I’ve already told you what happened to Thomas. He also emigrated to America, but with happier results than his brother. He also has descendents there alive today.
Eleanor fell on her feet when she married Edward Honeysett, a well off man heavily involved with the baptist church of nearby Smarden, in 1799. He took care of her and her children, and left bequests to both Lydia and Thomas in his will. Samuel was already dead.

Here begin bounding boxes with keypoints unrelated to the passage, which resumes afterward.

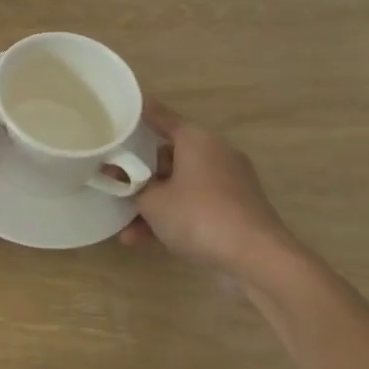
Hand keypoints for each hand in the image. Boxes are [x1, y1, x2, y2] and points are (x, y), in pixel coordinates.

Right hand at [120, 102, 302, 283]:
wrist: (257, 259)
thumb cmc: (199, 216)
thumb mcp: (153, 202)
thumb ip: (132, 188)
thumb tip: (125, 181)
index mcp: (196, 140)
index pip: (160, 117)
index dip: (137, 114)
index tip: (119, 109)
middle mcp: (214, 154)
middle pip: (167, 155)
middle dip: (138, 172)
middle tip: (111, 179)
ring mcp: (227, 184)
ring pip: (178, 185)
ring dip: (151, 203)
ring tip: (122, 223)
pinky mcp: (234, 210)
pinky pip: (193, 206)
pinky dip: (170, 218)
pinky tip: (141, 240)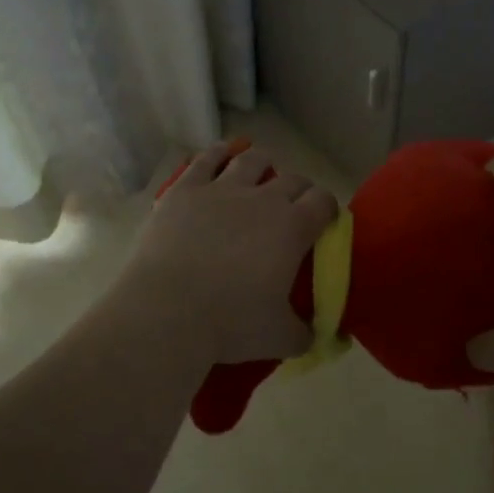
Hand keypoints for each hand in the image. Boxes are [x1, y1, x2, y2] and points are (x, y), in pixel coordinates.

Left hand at [113, 142, 339, 365]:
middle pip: (293, 178)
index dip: (327, 208)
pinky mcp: (185, 189)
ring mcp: (221, 189)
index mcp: (293, 228)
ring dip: (262, 164)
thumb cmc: (230, 324)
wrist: (166, 312)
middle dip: (299, 189)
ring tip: (260, 174)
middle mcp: (263, 198)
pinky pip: (206, 159)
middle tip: (292, 207)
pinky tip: (221, 155)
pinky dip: (217, 154)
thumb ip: (305, 333)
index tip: (323, 221)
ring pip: (251, 160)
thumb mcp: (279, 338)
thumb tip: (318, 335)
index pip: (323, 201)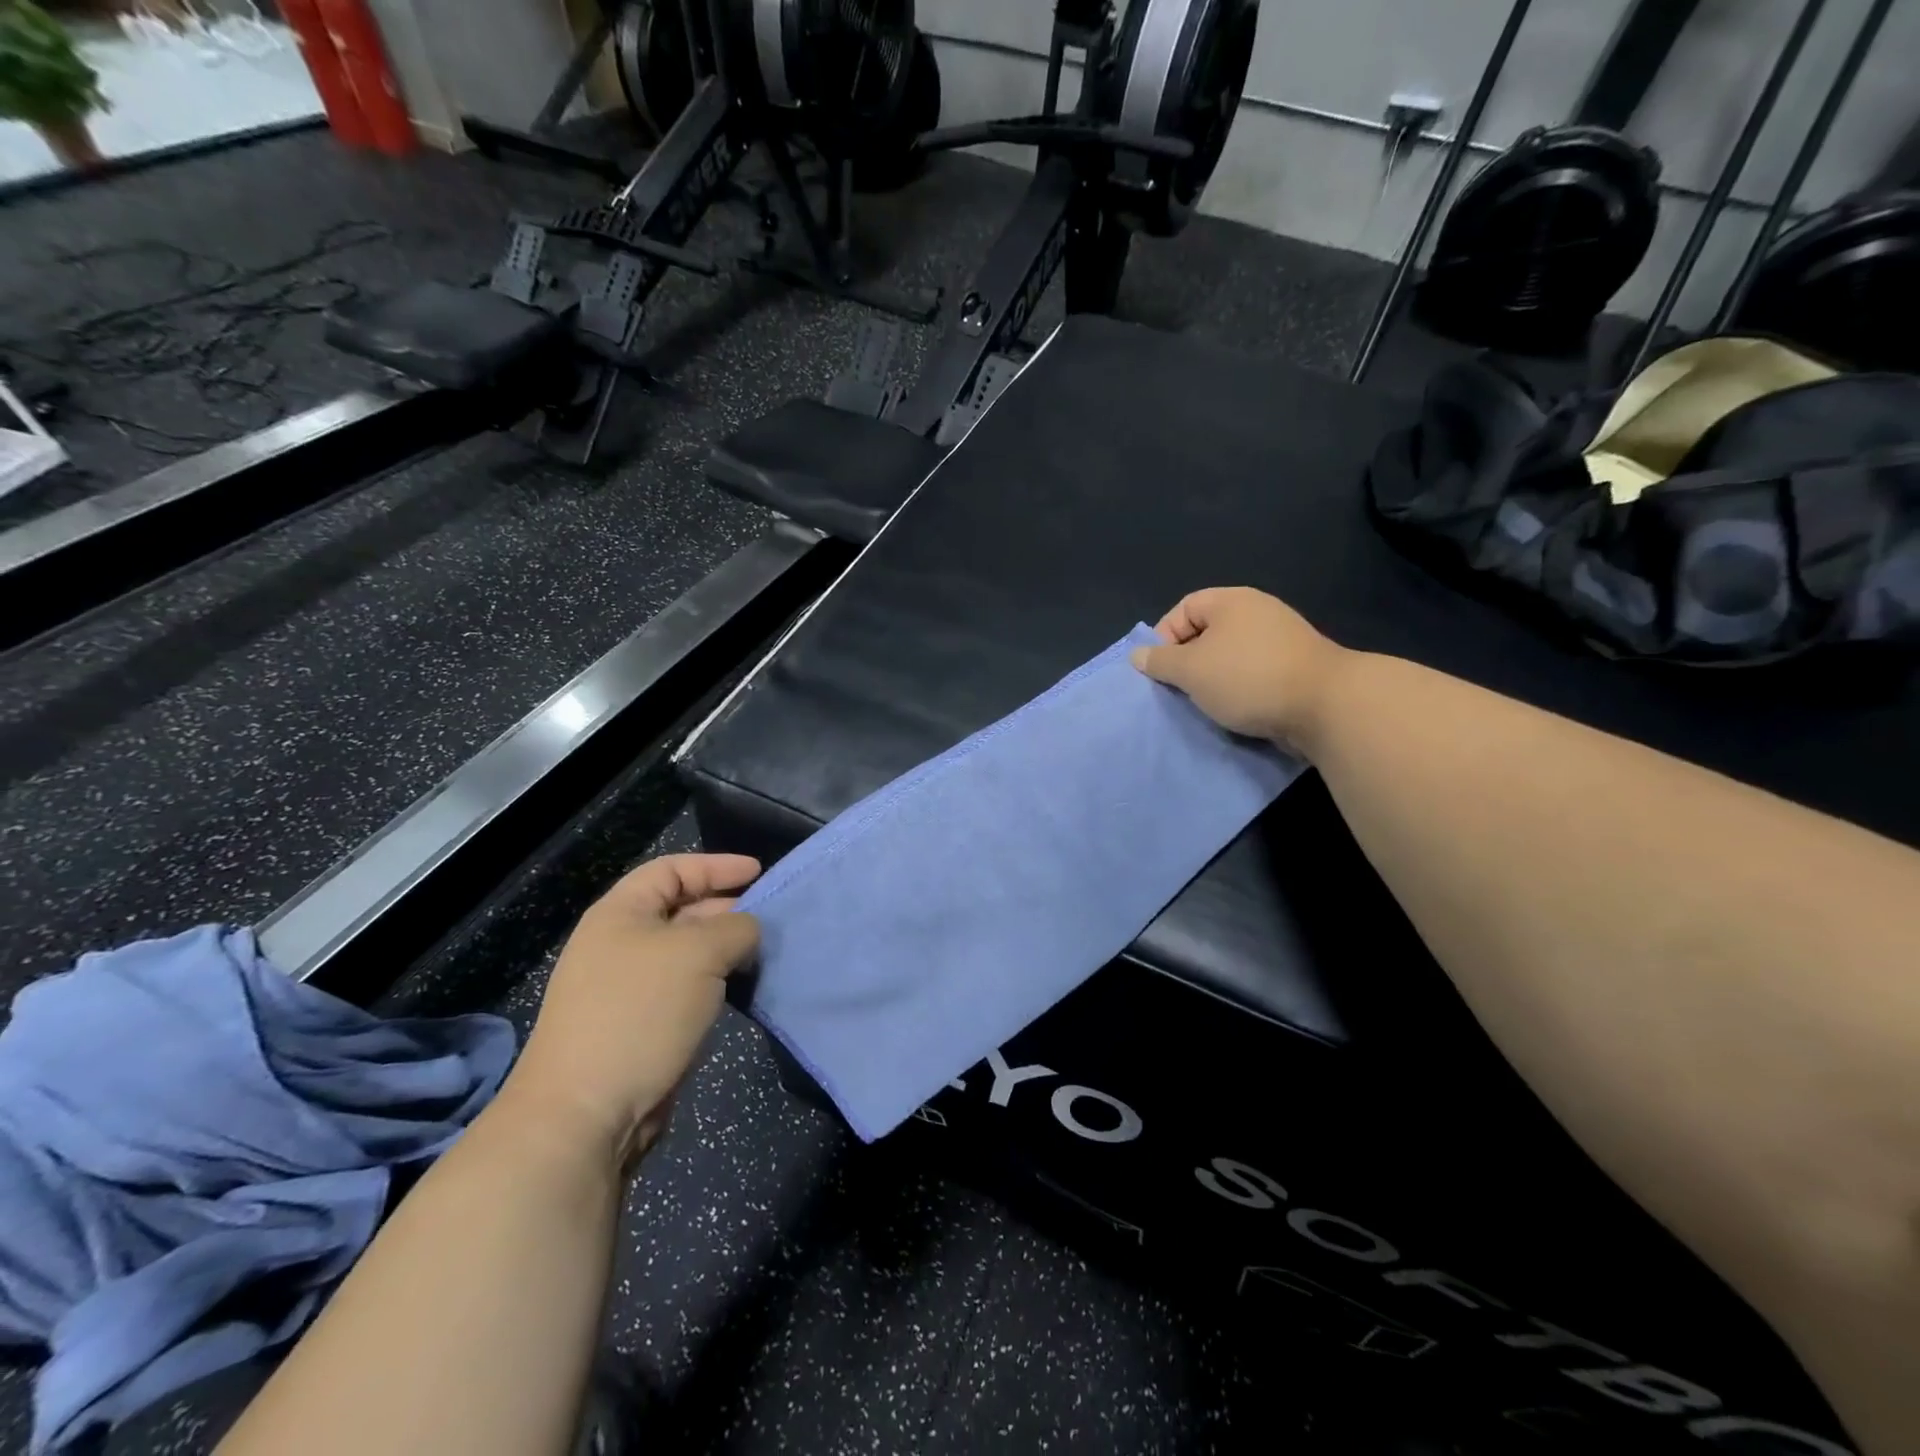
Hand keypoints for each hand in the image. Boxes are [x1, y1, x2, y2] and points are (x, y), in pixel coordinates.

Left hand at [499, 855, 761, 1167]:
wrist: (587, 1111)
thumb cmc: (641, 1011)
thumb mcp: (699, 953)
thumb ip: (736, 927)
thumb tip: (749, 930)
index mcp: (620, 914)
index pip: (672, 869)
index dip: (716, 865)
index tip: (759, 872)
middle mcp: (619, 943)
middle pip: (681, 909)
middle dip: (726, 909)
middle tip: (770, 917)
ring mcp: (627, 987)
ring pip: (686, 952)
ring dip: (725, 949)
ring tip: (763, 953)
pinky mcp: (639, 1024)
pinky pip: (685, 987)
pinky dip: (715, 982)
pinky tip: (741, 988)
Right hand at [1131, 588, 1347, 751]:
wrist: (1325, 706)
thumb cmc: (1247, 678)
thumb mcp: (1191, 670)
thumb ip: (1160, 662)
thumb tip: (1139, 655)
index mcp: (1231, 601)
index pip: (1183, 609)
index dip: (1164, 637)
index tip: (1159, 670)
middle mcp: (1257, 613)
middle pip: (1207, 633)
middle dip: (1188, 663)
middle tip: (1178, 690)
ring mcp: (1280, 640)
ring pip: (1230, 657)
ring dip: (1213, 681)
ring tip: (1205, 704)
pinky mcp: (1295, 668)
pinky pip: (1254, 674)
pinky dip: (1240, 691)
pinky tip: (1235, 710)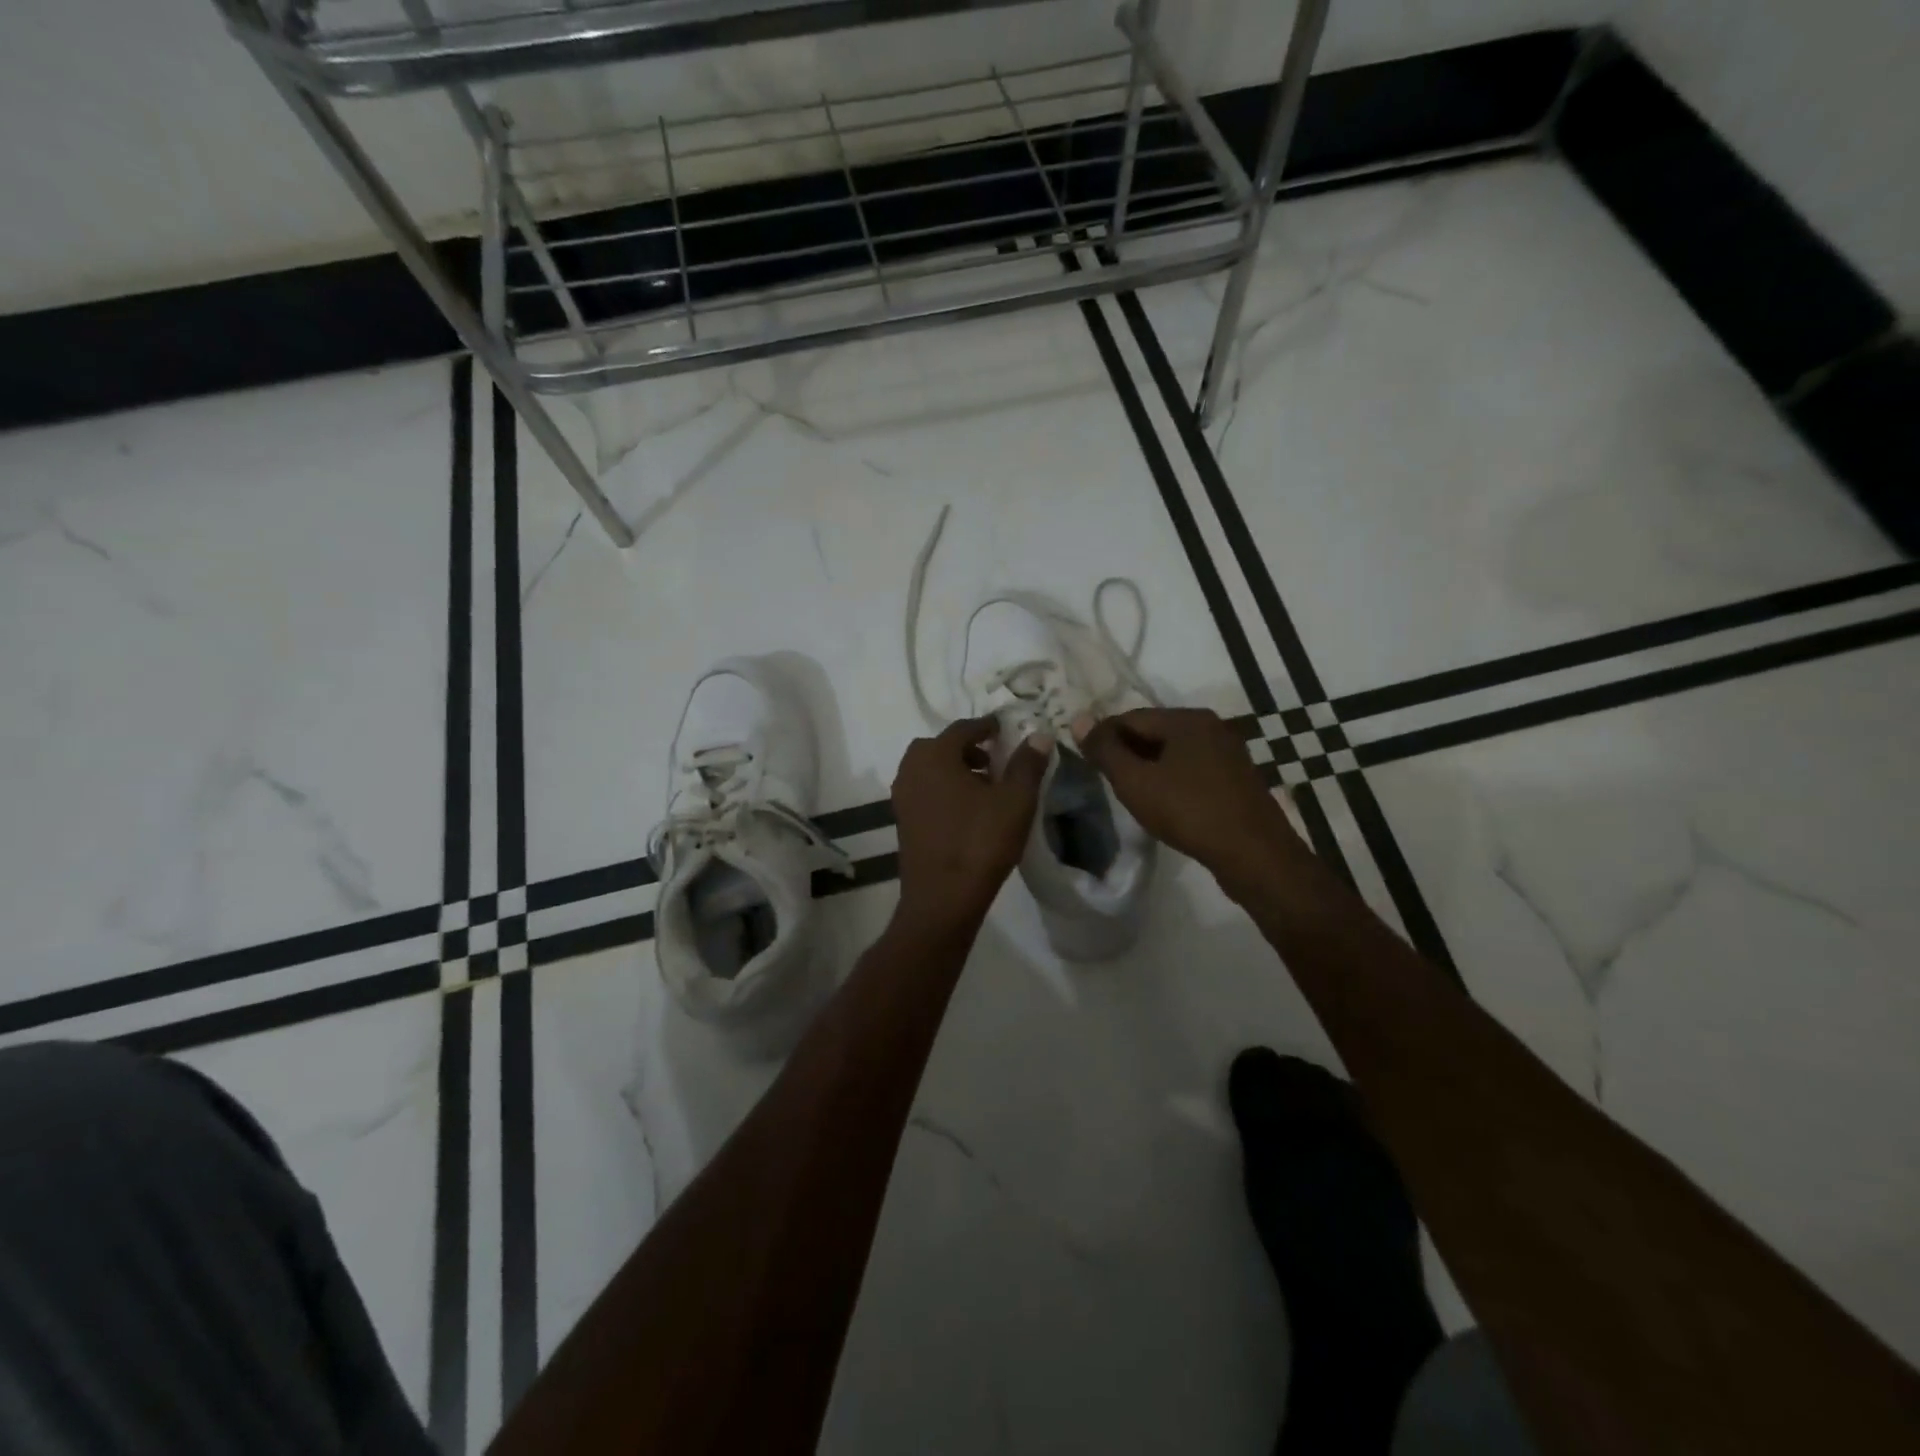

Lydia Hope married the extremely wealthy Thomas Witherden, the cousin of “Rich Richard” Beale’s wife, Fanny. I wonder if this was a unsatisfactory union for the Witherden family, as Fanny and Thomas were not buried in the Witherden family plot at All Saints, Biddenden. Thomas died in 1837, leaving Lydia with six children and his property, Great Bachelor Farm in Biddenden. Lydia took on the farm with the help of her children and is described as a farmer with two employees on the census. When she died in 1873, she left a will of £1,500, roughly £200,000 in today’s money. Not a bad outcome for a single parent child!